In languages that use the simple present to also indicate the present continuous, context is sufficient to understand which is meant.
Hamlet is a Danish prince because the play is currently being read and performed, it's always present no matter when it was written. Henry the 8th is not a king, he was a king.
"My great grand parents come from Russia" suggests they lived and died there, and their descendants emigrated. "My great grand parents came from Russia" suggests they were the one who emigrated. At least that's how it seems to me.
Respectfully I disagree. My great-grandparents almost certainly came long ago. Clearly the past is called for here.
Maybe not your great-grandmother, definitely not my great-grandmother (no known relatives in/from Russia), but maybe someone else's great-grandmother?
It's odd to me that el means from/out of/ of in Esperanto- after learning some Spanish it feels like it should mean 'the'.
It's not certain what inspired the word, but it may be from the latin 'ex', meaning from or of.
By the way, I am sure that the prefix pra- comes from Russian and/or other slavic languages as it is just the same here.
It's easy to over-think this. The lesson teaches that this is the way this thought is expressed in Esperanto. It doesn't matter what other languages do or how they express it, this is what you say if you're speaking Esperanto.
Indeed. Sometimes, the amount of "like English" gets to me, though. I know that it's mostly mistakes in punctuation, and I know that this is Duolingo's en-eo course, but quite a few people probably are here because of the Esperanto, rather than the English. Having fewer comparisons with English would probably speed up learning for everyone.
What's the difference between "mia praavino venas el Rusio" and "mia praavino venas de Rusio" ?
I always get the tense wrong because great-grandmothers are, obviously, dead. And therefore came from, not comes from, Russia.
It's what's sometimes called the historical present. It's also used when discussing literature: Hamlet talks to the ghost of his father (not "talked").
... dead, except in the cases when they're alive.
My mother's eldest sister¹'s children² all have children³ of their own, and some of them have kids (yes, those kids are 1-(3?) years old, but they do exist).
Those 1-3 year olds' great-grandmother is my aunt, and she is very much alive.
¹ one of my aunts (born 1935)
² my cousins (they're all slightly older than I am)
³ my cousins' children - the oldest is (30?), the youngest are in their teens
What do you mean by "both" ? One is supposed to have four great-grandmothers. I guess you still have two left.
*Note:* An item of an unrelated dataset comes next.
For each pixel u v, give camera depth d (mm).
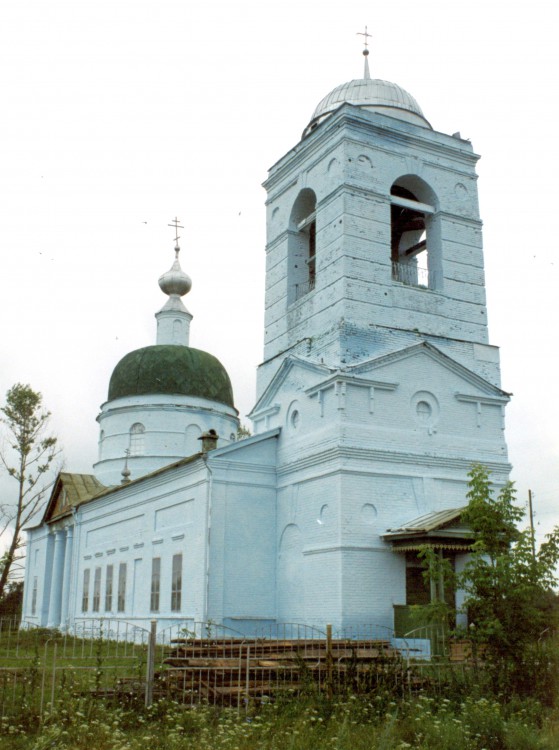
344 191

Í know a baby whose mother is young and the baby has a very young grandmother and great grandmothers from more than one side and even a great great grandmother who is still alive and was so happy to see the baby. So I can't believe that you said that! I wonder how we would say "great great grandmother". Do we say "prapraavino"?
That would be great-great-great-grandmother. Avino = grandmother, praavino = great grandmother, prapraavino = great-great-grandmother, etc.